Your goal: Write out each record exactly as it stands. No pictures belong in the copy.

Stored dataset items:
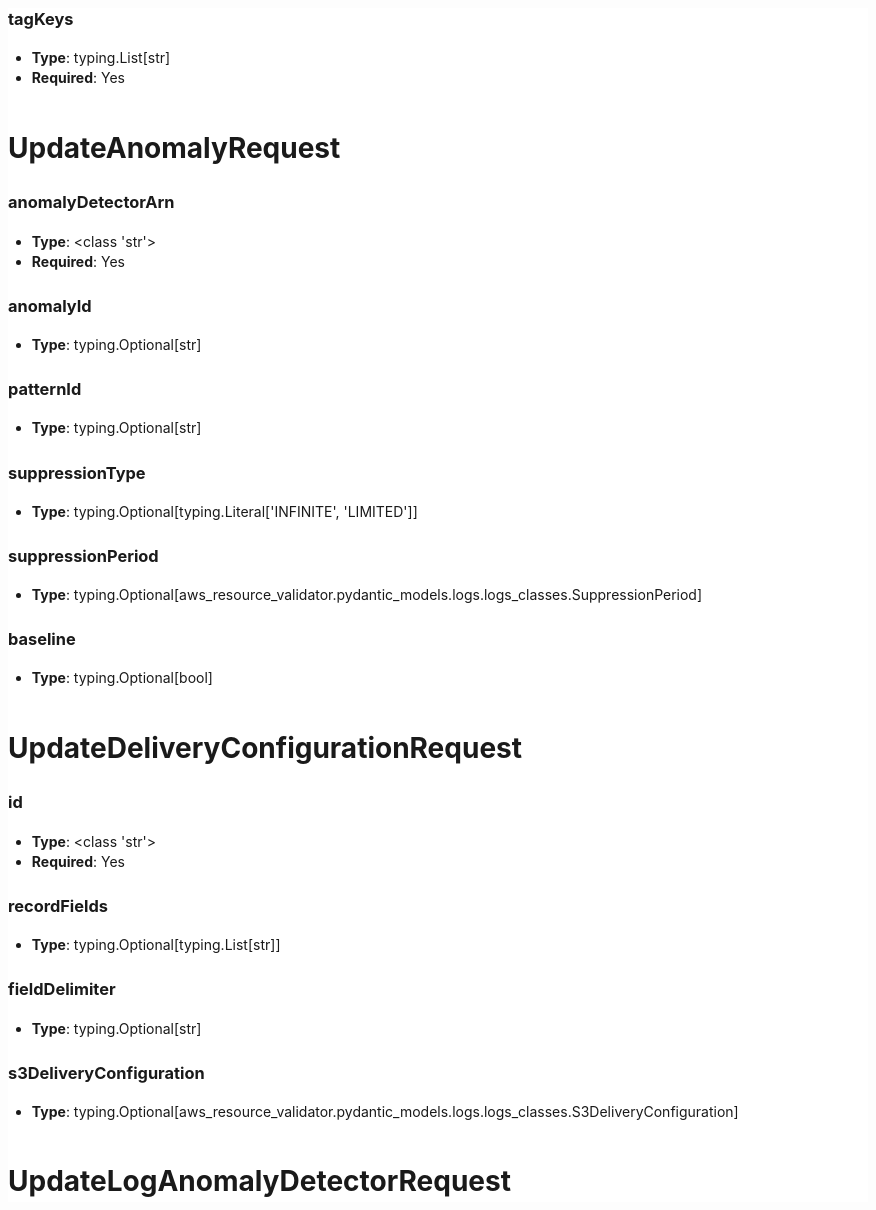 ### tagKeys
- **Type**: typing.List[str]
- **Required**: Yes


# UpdateAnomalyRequest

### anomalyDetectorArn
- **Type**: <class 'str'>
- **Required**: Yes

### anomalyId
- **Type**: typing.Optional[str]

### patternId
- **Type**: typing.Optional[str]

### suppressionType
- **Type**: typing.Optional[typing.Literal['INFINITE', 'LIMITED']]

### suppressionPeriod
- **Type**: typing.Optional[aws_resource_validator.pydantic_models.logs.logs_classes.SuppressionPeriod]

### baseline
- **Type**: typing.Optional[bool]


# UpdateDeliveryConfigurationRequest

### id
- **Type**: <class 'str'>
- **Required**: Yes

### recordFields
- **Type**: typing.Optional[typing.List[str]]

### fieldDelimiter
- **Type**: typing.Optional[str]

### s3DeliveryConfiguration
- **Type**: typing.Optional[aws_resource_validator.pydantic_models.logs.logs_classes.S3DeliveryConfiguration]


# UpdateLogAnomalyDetectorRequest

Result of the exercise:
 ### tagKeys
- **Type**: typing.List[str]
- **Required**: Yes


# UpdateAnomalyRequest

### anomalyDetectorArn
- **Type**: <class 'str'>
- **Required**: Yes

### anomalyId
- **Type**: typing.Optional[str]

### patternId
- **Type**: typing.Optional[str]

### suppressionType
- **Type**: typing.Optional[typing.Literal['INFINITE', 'LIMITED']]

### suppressionPeriod
- **Type**: typing.Optional[aws_resource_validator.pydantic_models.logs.logs_classes.SuppressionPeriod]

### baseline
- **Type**: typing.Optional[bool]


# UpdateDeliveryConfigurationRequest

### id
- **Type**: <class 'str'>
- **Required**: Yes

### recordFields
- **Type**: typing.Optional[typing.List[str]]

### fieldDelimiter
- **Type**: typing.Optional[str]

### s3DeliveryConfiguration
- **Type**: typing.Optional[aws_resource_validator.pydantic_models.logs.logs_classes.S3DeliveryConfiguration]


# UpdateLogAnomalyDetectorRequest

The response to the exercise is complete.